■ **TEXTAUSZUG**:
In erster Linie ist „Ein Offizier und ein Spion“ natürlich ein Film über historischen Ereignisse. In diesem Fall mit einem starken Gewicht auf dem Ermittler Picquardt (Dujardin spielt großartig) .Immer wieder stößt dieser Mann an Grenzen. Er begreift nicht, warum Recht nicht Recht sein darf, wenn die Herrschenden etwas anderes anordnen.
„Ein Offizier und ein Spion“ (Originaltitel: „J’accuse“) ist aber auch eine exzellente Studie darüber, wie stark der Antisemitismus Ende des 19. Jahrhunderts in der französischen Gesellschaft verbreitet war. Plötzlich brennen Bücher. In Geschäften werden Fensterscheiben mit Losungen gegen Juden beschmiert.

Gespeicherte Dateneinträge
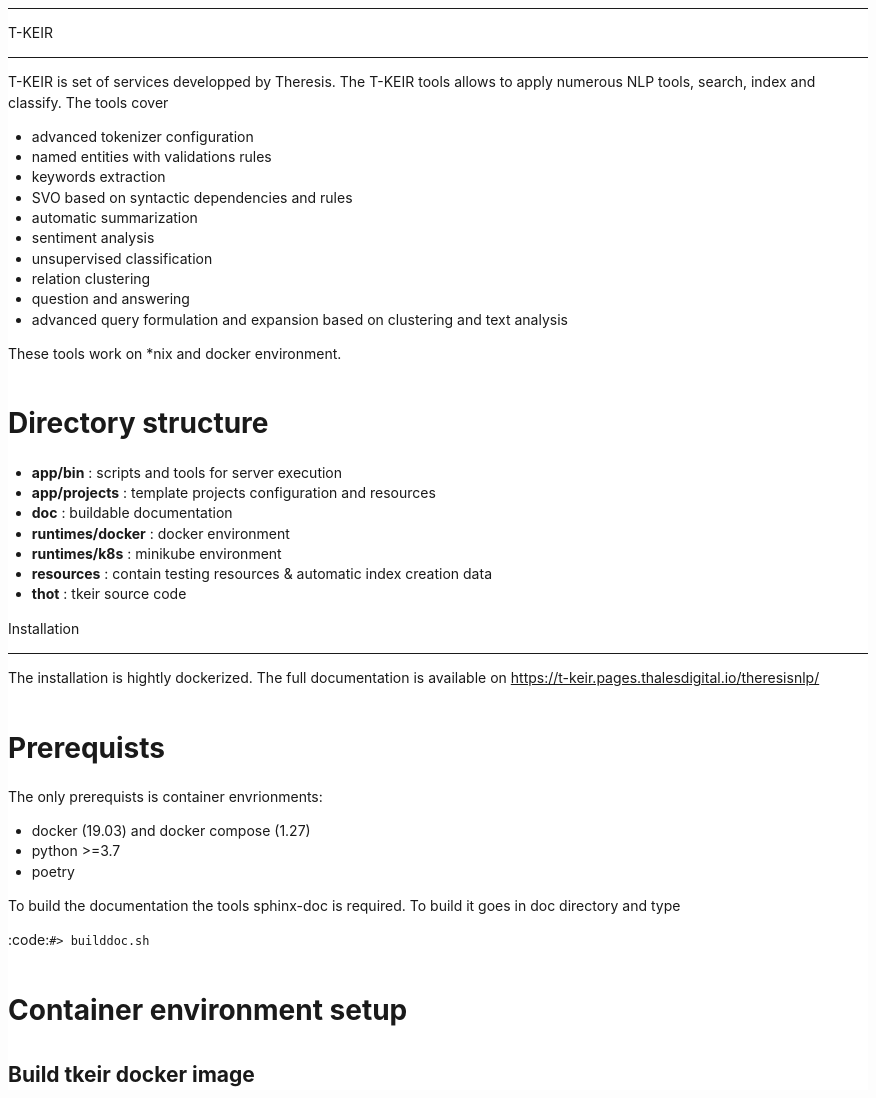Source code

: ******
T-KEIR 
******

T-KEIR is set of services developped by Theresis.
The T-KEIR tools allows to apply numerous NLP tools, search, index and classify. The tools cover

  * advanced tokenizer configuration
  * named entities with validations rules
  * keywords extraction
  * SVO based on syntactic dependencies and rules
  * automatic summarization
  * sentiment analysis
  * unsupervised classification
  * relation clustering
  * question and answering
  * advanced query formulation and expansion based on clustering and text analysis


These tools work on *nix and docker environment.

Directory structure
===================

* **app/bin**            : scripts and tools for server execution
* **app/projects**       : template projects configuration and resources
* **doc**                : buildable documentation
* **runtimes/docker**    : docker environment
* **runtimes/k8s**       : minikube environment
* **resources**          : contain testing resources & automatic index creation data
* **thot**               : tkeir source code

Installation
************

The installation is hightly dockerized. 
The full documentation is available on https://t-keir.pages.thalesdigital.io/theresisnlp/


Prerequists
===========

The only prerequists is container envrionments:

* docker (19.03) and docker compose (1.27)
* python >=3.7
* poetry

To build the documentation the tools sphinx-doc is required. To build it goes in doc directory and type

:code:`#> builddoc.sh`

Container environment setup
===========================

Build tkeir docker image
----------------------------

■ **ZUR BEARBEITUNG**: Nimm den Text über den Film „Ein Offizier und ein Spion“ nach seinem letzten Satz wieder auf und schreibe ihn weiter. Die Daten spielen hierfür keine Rolle.

■ **LÖSUNG DER ÜBUNG**:
Das Volk tobt ein ums andere Mal und fordert die Bestrafung von Dreyfus. Nicht, weil er schuldig, sondern weil er Jude ist. Polanski lässt diese für viele Jahrhunderte und bis in die heutige Zeit gültige Beobachtung einfach so stehen. Richtig so! Er schuf einen in Historienfilm, der in unsere heutige Zeit hineinscheint.    (bed)
  
Kinostart: Noch kein Termin
Publikums-Chancen: In Arthäusern sehr gut.
Gesamteindruck: Exzellent erzählte Geschichtsstunde um einen der größten historischen Justiz-Skandale in Frankreich.